Everything You Need to Know About MCP (Part 2)
February 1, 2026

By Ross
Can MCP Replace RAG?
MCP does not replace RAG (Retrieval Augmented Generation). Instead, it complements it.
RAG works best when an AI model needs access to large, mostly static collections of unstructured data such as documents, manuals, or web pages. It retrieves relevant text chunks from an index, embeds them into the model’s context, and then generates a response.
MCP, on the other hand, is designed for dynamic and structured data like real time APIs, databases, CRMs, or analytics dashboards.
Rather than searching pre indexed text, MCP allows the model to call external tools or data sources live and receive fresh, structured responses.
In short, RAG retrieves knowledge while MCP executes actions.
In modern architectures, both are often used together. RAG provides historical or reference context, while MCP enables real time interaction.
Can MCP Replace APIs?
MCP does not replace APIs. It builds on top of them.
Traditional APIs such as REST or GraphQL expose endpoints for developers to interact with services. MCP standardizes how AI agents interact with those same APIs.
You can think of MCP as an intelligent layer above APIs that makes them understandable and callable by AI models.
Instead of writing custom wrappers or prompts for each API, developers expose their service as an MCP server. The AI model can then automatically discover and call those tools using standard methods like tools/list and tools/call.
In summary:
- APIs provide the data and functionality
- MCP standardizes how AI models call those APIs
MCP is not a replacement for APIs. It is a bridge between APIs and AI.
Can MCP Call Another MCP?
Yes, MCP servers can call other MCP servers.
The protocol supports chaining and composition, allowing one MCP endpoint to forward requests to another. This enables multi layer or recursive communication between agents and tools.
For example:
- One MCP server handles authentication and logging
- Another MCP server fetches real time analytics
- A parent MCP server combines both responses and returns the result to the AI model
This composability makes MCP well suited for complex AI ecosystems that rely on multiple data sources or actions.

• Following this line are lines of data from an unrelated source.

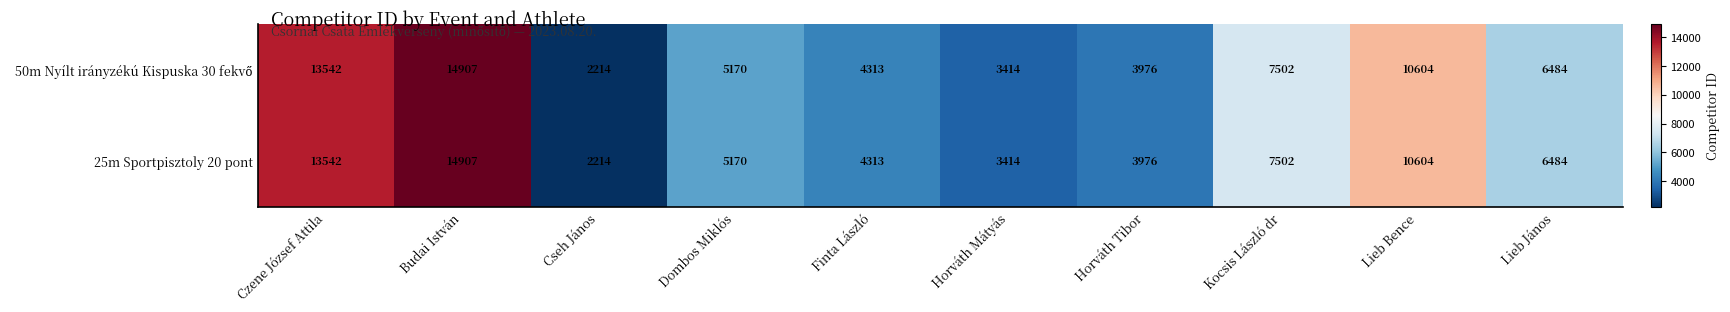

At how many categories does at least one series exceed 8890?

3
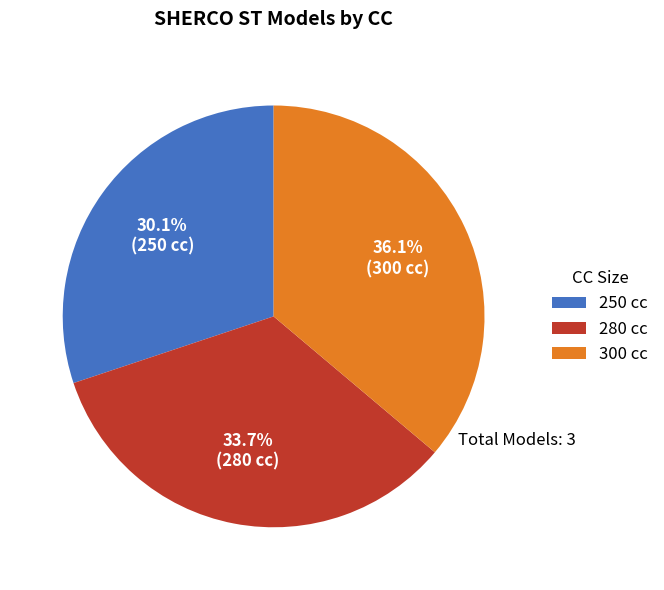

What percentage is the 250 slice, to the nearest percent?

30%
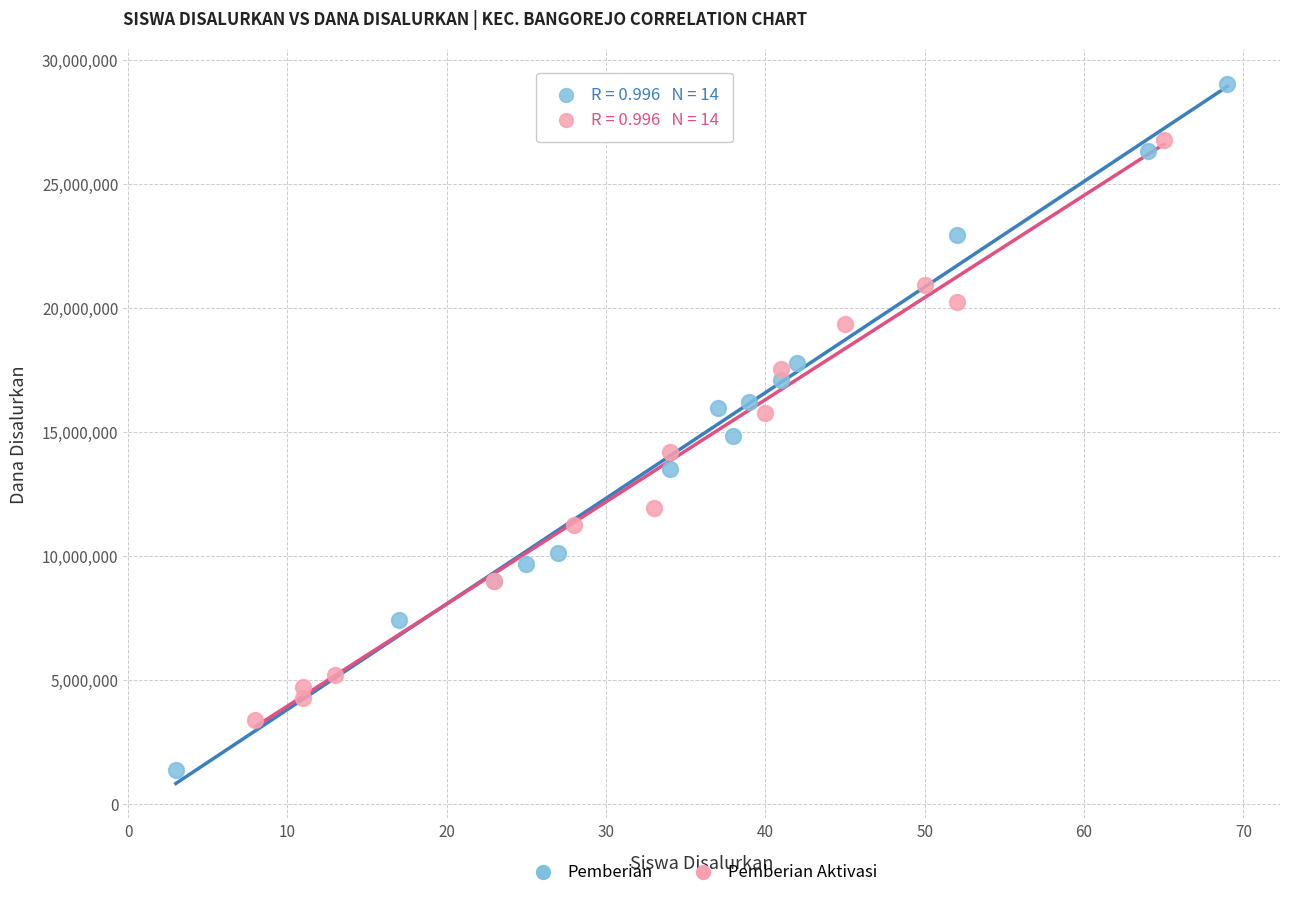

Which series contains the highest Y value?

Pemberian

Can MCP Only Be Used with Claude?
No, MCP is not exclusive to Claude.
Although MCP was developed by Anthropic and Claude was the first model with native support, MCP is an open and model agnostic protocol.
Any large language model including GPT, Gemini, Llama, or Mistral can use MCP as long as the client application implements the protocol.
This means the same MCP server can serve multiple AI models without modification, which has helped MCP emerge as a cross vendor standard for AI tool interoperability.
Can MCP Work with OpenAI?
Yes, MCP works seamlessly with OpenAI.
OpenAI’s Agents SDK includes built in support for MCP. Developers can connect an MCP server directly to GPT models using classes such as HostedMCPTool or MCPServerStreamableHttp.
Example configuration:
HostedMCPTool({
type: "mcp",
server_label: "myserver",
server_url: "https://example.com/mcp",
require_approval: "never"
})
This setup allows an OpenAI agent to automatically discover and use all tools exposed by the MCP server.
Additionally, projects like FastMCP can convert existing REST APIs into MCP servers, enabling instant compatibility with both Claude and OpenAI GPT models.
In short, MCP integration with OpenAI is production ready and fully supported.